* _EXTRAIT À LIRE_:
━━━━━━
Vase, entre 1950 et 1960, Coll.MDV, Inv.003.5.16
Vase, entre 1950 et 1960, Coll.MDV, Inv.003.5.16

Le bousillage, à travers les récits de verriers.

Le Musée du verre et de ses métiers de Dordives recueille depuis 2004, les témoignages des salariés des verreries de la vallée du Loing. Les premières campagnes d’archives orales se sont portées sur les verreries de Bagneaux-sur-Loing. Les verriers interrogés lors des entretiens s’expriment sur cette pratique, telle qu’ils l’ont connue entre les années 1950 et 1980 . Mais aussi, telle que leurs parents l’ont vécue durant la Seconde Guerre mondiale. De fait, ces témoignages permettent de brosser un portrait du bousillage, au XXe siècle, à Bagneaux.

Tout d’abord, à quelle date débute la pratique du bousillage à Bagneaux-sur-Loing ? Avant la fin du XIXe siècle, aucune source fiable n’atteste de cette pratique. Est-ce à dire qu’elle n’existait pas avant cette date ? Probablement pas. Simplement, pour cette période, les sources sont rares.
Les premières traces du bousillage remonteraient donc à la fin du XIXe siècle. Les récits font part de cannes de conscrits en verre soufflé, ainsi que de presse-papiers offerts en cadeau de mariage. Les bousillés sont alors fabriqués à partir de verre au plomb de couleur.
A partir des années 1920-1930, la pratique du bousillage est largement attestée. Dans les mémoires, cette période reste celle de l’arrivée du verre Pyrex. Plus difficile à travailler, le façonnage de ce nouveau verre demande de l’entraînement. Le temps consacré à la « bousille » est propice à cet apprentissage et à la transmission du savoir-faire. De cette époque, datent les toutes premières images filmées de « l’art du bousillage ». Dans son film 1600°C, tourné à Bagneaux-sur-Loing, en 1936, le réalisateur G. Gile-Nicaud filme le verrier qui, pendant sa pause, s’exerce à la création d’un bestiaire .

Le bousillage se définit comme la réalisation, dans l’enceinte de la verrerie, mais en dehors du temps de travail, d’une pièce en verre différente de celles proposées au catalogue.
━━━━━━
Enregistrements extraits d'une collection
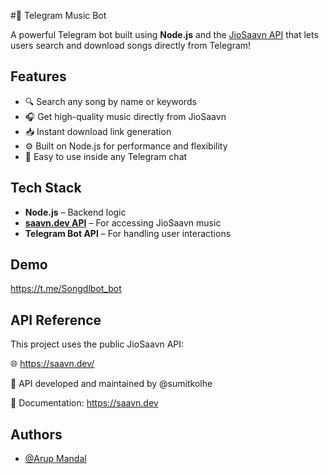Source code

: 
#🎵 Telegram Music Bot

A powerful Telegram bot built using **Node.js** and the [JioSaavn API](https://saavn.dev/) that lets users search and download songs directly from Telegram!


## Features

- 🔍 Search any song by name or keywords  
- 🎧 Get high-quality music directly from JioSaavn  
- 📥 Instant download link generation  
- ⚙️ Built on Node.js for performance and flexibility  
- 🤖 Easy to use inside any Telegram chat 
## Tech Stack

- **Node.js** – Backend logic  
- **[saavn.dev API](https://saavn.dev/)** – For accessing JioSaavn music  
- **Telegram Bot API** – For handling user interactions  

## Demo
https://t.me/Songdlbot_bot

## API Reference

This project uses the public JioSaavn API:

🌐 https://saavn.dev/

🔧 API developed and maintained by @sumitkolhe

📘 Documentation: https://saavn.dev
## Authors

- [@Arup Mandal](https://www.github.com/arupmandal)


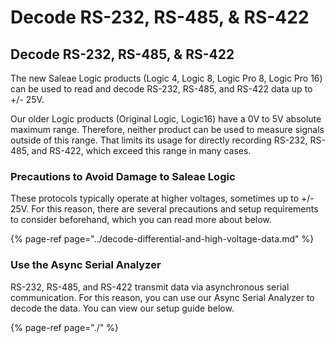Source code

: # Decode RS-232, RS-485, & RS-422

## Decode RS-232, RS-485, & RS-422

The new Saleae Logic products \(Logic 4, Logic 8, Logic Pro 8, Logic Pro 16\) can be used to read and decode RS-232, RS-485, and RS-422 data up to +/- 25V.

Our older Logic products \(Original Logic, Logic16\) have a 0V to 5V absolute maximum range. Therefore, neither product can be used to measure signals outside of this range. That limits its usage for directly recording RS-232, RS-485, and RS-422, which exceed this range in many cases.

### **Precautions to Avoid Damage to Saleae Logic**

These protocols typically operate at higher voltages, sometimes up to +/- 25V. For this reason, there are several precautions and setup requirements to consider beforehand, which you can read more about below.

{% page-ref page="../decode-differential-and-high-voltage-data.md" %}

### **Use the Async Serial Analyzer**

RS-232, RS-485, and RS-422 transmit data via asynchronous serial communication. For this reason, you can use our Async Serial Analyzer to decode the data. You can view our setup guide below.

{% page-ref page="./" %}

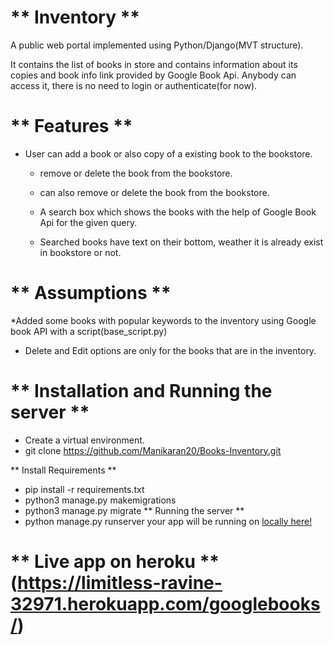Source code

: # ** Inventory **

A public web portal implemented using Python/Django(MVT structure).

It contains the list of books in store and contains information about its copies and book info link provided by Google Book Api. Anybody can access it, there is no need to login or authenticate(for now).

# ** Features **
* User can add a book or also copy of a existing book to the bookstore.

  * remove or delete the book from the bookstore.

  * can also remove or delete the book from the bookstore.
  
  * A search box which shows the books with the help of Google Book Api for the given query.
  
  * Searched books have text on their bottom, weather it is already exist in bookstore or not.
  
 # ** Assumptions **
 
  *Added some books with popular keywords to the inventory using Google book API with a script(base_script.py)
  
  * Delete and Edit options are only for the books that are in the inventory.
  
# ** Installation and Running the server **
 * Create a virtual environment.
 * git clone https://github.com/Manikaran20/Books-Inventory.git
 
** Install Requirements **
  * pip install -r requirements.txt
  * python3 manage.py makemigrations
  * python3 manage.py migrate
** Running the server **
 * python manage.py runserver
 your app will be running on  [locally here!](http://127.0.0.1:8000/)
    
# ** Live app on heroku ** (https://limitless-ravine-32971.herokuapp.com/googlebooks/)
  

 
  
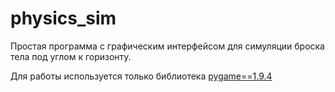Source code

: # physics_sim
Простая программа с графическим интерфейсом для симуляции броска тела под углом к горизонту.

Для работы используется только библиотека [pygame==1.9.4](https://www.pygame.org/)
━━━━━━
* _CONSIGNE 1_:
Répondez aux questions suivantes à partir de l'extrait sur le bousillage.
(a) Depuis quelle année le Musée du verre et de ses métiers de Dordives recueille-t-il les témoignages des salariés des verreries ?
(b) Avec quel verre les bousillés étaient-ils fabriqués à la fin du XIXe siècle ?
(c) En quelle année et dans quel lieu le film 1600°C a-t-il été tourné ?
* _CONSIGNE 2_: Reproduisez fidèlement le passage de l'extrait sur le bousillage qui commence par « Le bousillage, à » et se poursuit jusqu'à « sources sont rares. ».

* _RÉPONSE ATTENDUE 1_:
(a) Depuis 2004.
(b) Avec du verre au plomb de couleur.
(c) En 1936, à Bagneaux-sur-Loing.

* _RÉPONSE ATTENDUE 2_:
Le bousillage, à travers les récits de verriers.

Le Musée du verre et de ses métiers de Dordives recueille depuis 2004, les témoignages des salariés des verreries de la vallée du Loing. Les premières campagnes d’archives orales se sont portées sur les verreries de Bagneaux-sur-Loing. Les verriers interrogés lors des entretiens s’expriment sur cette pratique, telle qu’ils l’ont connue entre les années 1950 et 1980 . Mais aussi, telle que leurs parents l’ont vécue durant la Seconde Guerre mondiale. De fait, ces témoignages permettent de brosser un portrait du bousillage, au XXe siècle, à Bagneaux.

Tout d’abord, à quelle date débute la pratique du bousillage à Bagneaux-sur-Loing ? Avant la fin du XIXe siècle, aucune source fiable n’atteste de cette pratique. Est-ce à dire qu’elle n’existait pas avant cette date ? Probablement pas. Simplement, pour cette période, les sources sont rares.